((

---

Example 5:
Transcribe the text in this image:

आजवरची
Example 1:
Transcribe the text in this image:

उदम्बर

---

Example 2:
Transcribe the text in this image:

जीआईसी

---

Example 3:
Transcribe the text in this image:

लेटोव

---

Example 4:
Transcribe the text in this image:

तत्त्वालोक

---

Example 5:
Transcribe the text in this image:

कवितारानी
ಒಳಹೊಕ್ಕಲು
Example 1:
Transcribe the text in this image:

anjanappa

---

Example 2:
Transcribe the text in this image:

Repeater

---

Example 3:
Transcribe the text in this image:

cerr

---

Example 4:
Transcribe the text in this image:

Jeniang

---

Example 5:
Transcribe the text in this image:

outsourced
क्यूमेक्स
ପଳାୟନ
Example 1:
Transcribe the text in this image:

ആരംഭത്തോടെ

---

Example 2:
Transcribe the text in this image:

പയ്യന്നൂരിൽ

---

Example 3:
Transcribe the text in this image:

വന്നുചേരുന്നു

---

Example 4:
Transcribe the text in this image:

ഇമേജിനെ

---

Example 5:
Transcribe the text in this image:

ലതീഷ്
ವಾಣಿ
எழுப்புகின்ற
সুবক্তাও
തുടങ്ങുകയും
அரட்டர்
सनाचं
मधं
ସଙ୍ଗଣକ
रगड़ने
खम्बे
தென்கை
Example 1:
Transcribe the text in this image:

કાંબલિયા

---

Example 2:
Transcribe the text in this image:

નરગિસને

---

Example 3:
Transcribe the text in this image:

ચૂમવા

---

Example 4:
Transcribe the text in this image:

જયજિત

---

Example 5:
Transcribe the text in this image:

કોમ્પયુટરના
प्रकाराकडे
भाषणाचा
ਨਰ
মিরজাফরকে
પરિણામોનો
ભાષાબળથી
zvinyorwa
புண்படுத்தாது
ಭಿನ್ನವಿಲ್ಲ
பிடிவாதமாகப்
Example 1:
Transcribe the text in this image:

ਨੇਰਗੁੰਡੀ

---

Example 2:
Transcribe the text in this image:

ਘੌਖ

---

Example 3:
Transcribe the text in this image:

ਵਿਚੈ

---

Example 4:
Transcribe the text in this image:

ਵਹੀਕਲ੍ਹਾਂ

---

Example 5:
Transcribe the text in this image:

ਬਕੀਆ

))

*Assigned task:* For each line shown above, write an exact copy.

*Reply:*
---

Example 5:
Transcribe the text in this image:

आजवरची
Example 1:
Transcribe the text in this image:

उदम्बर

---

Example 2:
Transcribe the text in this image:

जीआईसी

---

Example 3:
Transcribe the text in this image:

लेटोव

---

Example 4:
Transcribe the text in this image:

तत्त्वालोक

---

Example 5:
Transcribe the text in this image:

कवितारानी
ಒಳಹೊಕ್ಕಲು
Example 1:
Transcribe the text in this image:

anjanappa

---

Example 2:
Transcribe the text in this image:

Repeater

---

Example 3:
Transcribe the text in this image:

cerr

---

Example 4:
Transcribe the text in this image:

Jeniang

---

Example 5:
Transcribe the text in this image:

outsourced
क्यूमेक्स
ପଳାୟନ
Example 1:
Transcribe the text in this image:

ആരംഭത്തോടെ

---

Example 2:
Transcribe the text in this image:

പയ്യന്നൂരിൽ

---

Example 3:
Transcribe the text in this image:

വന്നുചേരുന്നു

---

Example 4:
Transcribe the text in this image:

ഇമേജിനെ

---

Example 5:
Transcribe the text in this image:

ലതീഷ്
ವಾಣಿ
எழுப்புகின்ற
সুবক্তাও
തുടങ്ങുകയും
அரட்டர்
सनाचं
मधं
ସଙ୍ଗଣକ
रगड़ने
खम्बे
தென்கை
Example 1:
Transcribe the text in this image:

કાંબલિયા

---

Example 2:
Transcribe the text in this image:

નરગિસને

---

Example 3:
Transcribe the text in this image:

ચૂમવા

---

Example 4:
Transcribe the text in this image:

જયજિત

---

Example 5:
Transcribe the text in this image:

કોમ્પયુટરના
प्रकाराकडे
भाषणाचा
ਨਰ
মিরজাফরকে
પરિણામોનો
ભાષાબળથી
zvinyorwa
புண்படுத்தாது
ಭಿನ್ನವಿಲ್ಲ
பிடிவாதமாகப்
Example 1:
Transcribe the text in this image:

ਨੇਰਗੁੰਡੀ

---

Example 2:
Transcribe the text in this image:

ਘੌਖ

---

Example 3:
Transcribe the text in this image:

ਵਿਚੈ

---

Example 4:
Transcribe the text in this image:

ਵਹੀਕਲ੍ਹਾਂ

---

Example 5:
Transcribe the text in this image:

ਬਕੀਆ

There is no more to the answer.